Les tensions corporelles
Par Lou Yan (François Loutrel) Cours phare mars 2019
"Nous préférons le ralentissement à l’accélération"
Le taï chi est un langage fluide et expressif, sa pratique, une syntaxe et un vocabulaire. La lenteur et le silence constituent des informations décalées dans le désordre et la confusion du monde. Un pas de côté pour se retrouver, se respecter tout en étant en contact réel avec le monde, ressentir son propre mouvement de vie au présent et ressentir que la vie est UNE.
Pratiquer dans un groupe humain formé de gens tous horizons n’est pas une chose aisée à priori. Rencontrer des partenaires et des enseignants nouveaux nécessite une grande capacité d’adaptation, notamment dans le tui shu. Littéralement, ce terme se traduit par « mains collantes, ce qui signifie que la relation martiale avec l’adversaire a pour but de développer une énergie adhérente.
Au taï chi, il n’y a pas de combat mais une appréciation très claire du niveau du partenaire selon cinq critères que sont :
1. La forme qui a trait à la posture accordée avec l’intention. Est-elle correcte ? Est-elle fluide ? Le mouvement circule-t-il partout dans le corps ?
2. L’attention.
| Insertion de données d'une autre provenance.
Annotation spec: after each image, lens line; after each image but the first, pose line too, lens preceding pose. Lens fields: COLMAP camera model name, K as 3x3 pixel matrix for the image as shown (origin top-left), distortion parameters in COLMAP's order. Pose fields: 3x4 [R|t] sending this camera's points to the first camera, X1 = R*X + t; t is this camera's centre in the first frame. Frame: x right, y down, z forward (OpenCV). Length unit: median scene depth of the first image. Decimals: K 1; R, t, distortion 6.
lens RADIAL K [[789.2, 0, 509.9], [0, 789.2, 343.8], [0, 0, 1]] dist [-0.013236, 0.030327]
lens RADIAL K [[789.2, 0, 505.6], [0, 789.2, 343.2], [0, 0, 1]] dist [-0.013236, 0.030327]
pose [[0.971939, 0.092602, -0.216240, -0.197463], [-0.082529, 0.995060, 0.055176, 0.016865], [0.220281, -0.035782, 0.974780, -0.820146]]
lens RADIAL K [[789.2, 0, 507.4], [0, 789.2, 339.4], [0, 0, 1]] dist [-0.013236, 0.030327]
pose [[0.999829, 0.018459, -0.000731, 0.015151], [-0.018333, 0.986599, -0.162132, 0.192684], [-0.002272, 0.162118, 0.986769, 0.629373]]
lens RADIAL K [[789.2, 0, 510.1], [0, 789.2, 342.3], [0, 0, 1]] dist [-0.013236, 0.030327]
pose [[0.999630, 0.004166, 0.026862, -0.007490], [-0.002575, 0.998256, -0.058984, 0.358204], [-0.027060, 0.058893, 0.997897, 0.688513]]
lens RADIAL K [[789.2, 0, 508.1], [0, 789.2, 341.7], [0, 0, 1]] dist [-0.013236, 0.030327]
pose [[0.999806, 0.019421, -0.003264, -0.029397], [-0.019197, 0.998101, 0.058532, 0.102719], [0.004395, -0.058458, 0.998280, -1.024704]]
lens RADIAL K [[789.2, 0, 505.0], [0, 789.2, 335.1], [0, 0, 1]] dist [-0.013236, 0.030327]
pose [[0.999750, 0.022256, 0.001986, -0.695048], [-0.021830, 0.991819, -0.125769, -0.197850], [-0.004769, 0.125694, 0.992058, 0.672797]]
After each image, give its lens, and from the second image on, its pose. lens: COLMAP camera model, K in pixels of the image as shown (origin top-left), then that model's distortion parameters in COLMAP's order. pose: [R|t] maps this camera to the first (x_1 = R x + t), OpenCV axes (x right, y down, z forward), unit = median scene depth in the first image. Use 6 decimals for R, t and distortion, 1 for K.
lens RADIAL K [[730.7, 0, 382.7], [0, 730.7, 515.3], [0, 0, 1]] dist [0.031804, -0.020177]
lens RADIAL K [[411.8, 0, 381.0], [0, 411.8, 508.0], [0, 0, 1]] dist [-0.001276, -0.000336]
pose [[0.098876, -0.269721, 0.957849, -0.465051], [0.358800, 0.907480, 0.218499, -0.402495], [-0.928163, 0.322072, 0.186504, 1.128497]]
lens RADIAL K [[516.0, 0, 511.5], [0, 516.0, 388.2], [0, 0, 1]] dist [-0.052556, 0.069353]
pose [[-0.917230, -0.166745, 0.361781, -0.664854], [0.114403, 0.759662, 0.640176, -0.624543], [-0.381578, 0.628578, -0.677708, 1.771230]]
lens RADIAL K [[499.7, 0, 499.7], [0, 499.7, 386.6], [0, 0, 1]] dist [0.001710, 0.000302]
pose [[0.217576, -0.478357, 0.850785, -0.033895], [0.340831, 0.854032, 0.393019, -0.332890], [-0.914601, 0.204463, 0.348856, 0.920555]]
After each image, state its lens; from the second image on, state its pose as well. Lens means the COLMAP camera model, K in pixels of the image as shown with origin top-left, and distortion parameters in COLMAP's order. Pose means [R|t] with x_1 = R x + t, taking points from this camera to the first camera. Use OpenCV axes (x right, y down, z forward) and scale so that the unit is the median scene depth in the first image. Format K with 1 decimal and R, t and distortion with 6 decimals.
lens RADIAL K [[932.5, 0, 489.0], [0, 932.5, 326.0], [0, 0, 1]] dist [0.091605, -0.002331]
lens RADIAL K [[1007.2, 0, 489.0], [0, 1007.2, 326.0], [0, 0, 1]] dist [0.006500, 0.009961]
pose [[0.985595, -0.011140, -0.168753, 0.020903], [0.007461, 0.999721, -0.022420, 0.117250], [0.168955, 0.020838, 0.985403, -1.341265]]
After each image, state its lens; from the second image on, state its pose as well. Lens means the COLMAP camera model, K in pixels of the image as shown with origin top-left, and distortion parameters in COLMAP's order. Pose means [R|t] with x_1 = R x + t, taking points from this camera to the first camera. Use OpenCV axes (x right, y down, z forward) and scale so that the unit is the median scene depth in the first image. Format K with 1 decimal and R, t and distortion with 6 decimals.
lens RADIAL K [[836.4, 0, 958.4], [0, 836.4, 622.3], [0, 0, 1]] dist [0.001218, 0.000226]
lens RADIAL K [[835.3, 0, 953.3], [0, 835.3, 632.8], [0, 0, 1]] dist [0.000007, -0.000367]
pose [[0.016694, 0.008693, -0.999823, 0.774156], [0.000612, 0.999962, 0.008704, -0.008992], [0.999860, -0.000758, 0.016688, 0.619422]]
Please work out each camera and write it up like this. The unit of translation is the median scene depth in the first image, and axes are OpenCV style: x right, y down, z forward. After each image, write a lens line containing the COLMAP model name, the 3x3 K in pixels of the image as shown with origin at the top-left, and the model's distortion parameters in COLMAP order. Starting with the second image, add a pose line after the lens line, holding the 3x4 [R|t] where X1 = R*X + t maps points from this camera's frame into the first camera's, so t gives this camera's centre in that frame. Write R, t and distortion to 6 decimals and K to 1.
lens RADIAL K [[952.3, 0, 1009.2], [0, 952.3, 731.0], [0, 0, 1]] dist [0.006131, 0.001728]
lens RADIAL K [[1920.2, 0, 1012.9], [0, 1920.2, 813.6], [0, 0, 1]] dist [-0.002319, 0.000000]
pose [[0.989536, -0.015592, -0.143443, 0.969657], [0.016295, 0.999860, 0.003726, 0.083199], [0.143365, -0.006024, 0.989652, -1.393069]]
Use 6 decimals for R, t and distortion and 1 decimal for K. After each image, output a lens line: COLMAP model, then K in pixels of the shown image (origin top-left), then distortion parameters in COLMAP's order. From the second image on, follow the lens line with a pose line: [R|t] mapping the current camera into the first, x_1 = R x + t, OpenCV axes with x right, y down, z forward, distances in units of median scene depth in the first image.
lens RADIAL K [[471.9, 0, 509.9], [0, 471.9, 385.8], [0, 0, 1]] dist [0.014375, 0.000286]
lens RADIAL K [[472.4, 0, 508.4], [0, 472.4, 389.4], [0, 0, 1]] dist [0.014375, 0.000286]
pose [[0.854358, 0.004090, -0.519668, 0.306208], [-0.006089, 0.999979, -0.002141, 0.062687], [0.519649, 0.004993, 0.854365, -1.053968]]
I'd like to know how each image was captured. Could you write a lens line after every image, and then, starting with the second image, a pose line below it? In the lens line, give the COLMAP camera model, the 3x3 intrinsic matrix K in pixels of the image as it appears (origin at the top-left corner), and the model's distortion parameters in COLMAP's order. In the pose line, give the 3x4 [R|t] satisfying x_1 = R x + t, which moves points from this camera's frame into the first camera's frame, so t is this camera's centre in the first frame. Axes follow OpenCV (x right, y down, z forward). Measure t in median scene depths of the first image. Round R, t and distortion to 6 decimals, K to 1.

Le pratiquant est-il présent, attentif à ce qu’il fait ? Ou bien est-il absent, étourdi ? La pratique se fait-elle d’une façon inconsciente, automatique ? Ou bien chaque mouvement est-il une délectation de la perception de l’origine du mouvement du partenaire ?
3. La puissance : « le tout est plus que la somme des parties ». Le pratiquant est-il en mouvement dans toutes les parties de son corps à la fois ? A-t-il intégré la présence et le centrage au tan tien ? L’énergie est-elle gaspillée ou bloquée entre le centre et la périphérie ?
4. La respiration interne. L’énergie interne émane-t-elle du pratiquant ? Ou bien est-ce la force musculaire et la volonté qui dirigent ?
5. L’esprit. Y a-t-il, chez le pratiquant manifestation du trait d’union entre ciel et terre ? Son action est-elle en accord avec le mouvement naturel en lui et autour de lui ?
Toutes ces qualités peuvent transparaître dans la vie quotidienne.
La clé est le ralentissement extérieur par une accélération intérieure.
C’est-à-dire que plus le mouvement est lent, plus l’énergie doit circuler rapidement. Nous devons obtenir une juste tension dans tout le corps ainsi qu’un émotionnel adapté. Ceci est possible avec un état de présence c’est-à-dire un haut niveau d’attention, une absence de tensions résiduelles et émotionnelles. Ces caractéristiques, qui s’obtiennent progressivement par l’observation et le ralentissement, vont permettre aux pratiquants de se comporter ensemble non pas comme des entités séparées, s’opposant l’une à l’autre, mais comme des participants à un mouvement commun. Le taï chi est tantôt fluide dans le mouvement, tantôt cristallisé comme un bloc de granit au moment de l’impact.
Tout se joue dans notre capacité à régler nos tensions sans participation excessive de l’émotion ou de la pensée. Lorsque les tensions lombaires, dorsales, cervicales ne sont pas harmonieuses, le mouvement s’arrête. Chaque articulation est une porte. Attention de ne pas bloquer au niveau des épaules ou dans le bas du dos. La fluidité ne vient pas en travaillant mais en pratiquant de longues heures attentives. Les dissociations nécessaires à la juste tension de l’ensemble du corps se travaillent séparément, c’est pourquoi nous avons de multiples formes.
Celui qui poursuit patiemment voit la réussite venir d’elle-même.